--- Exercise materials ---

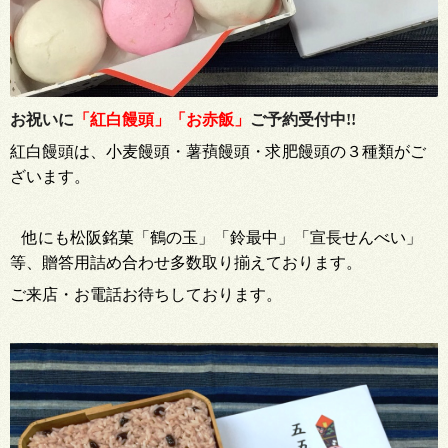
お祝いに
「紅白饅頭」「お赤飯」
ご予約受付中!!
紅白饅頭は、小麦饅頭・
薯蕷饅頭
・求肥饅頭の３種類がご
ざいます。
他にも松阪銘菓「鶴の玉」「鈴最中」「宣長せんべい」
等、贈答用詰め合わせ多数取り揃えております。
ご来店・お電話お待ちしております。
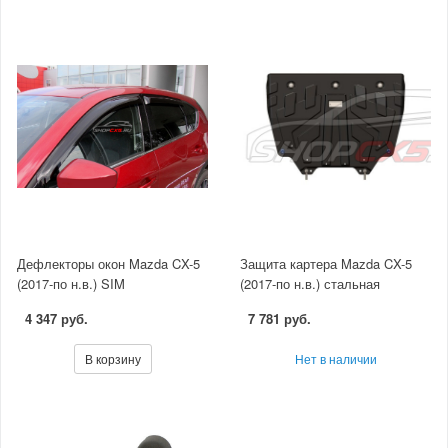
Дефлекторы окон Mazda CX-5
Защита картера Mazda CX-5
(2017-по н.в.) SIM
(2017-по н.в.) стальная
4 347 руб.
7 781 руб.
В корзину
Нет в наличии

--- To do ---
Every line of the listing above that contains "Mazda" is to be copied.

--- Task output ---
Дефлекторы окон Mazda CX-5
Защита картера Mazda CX-5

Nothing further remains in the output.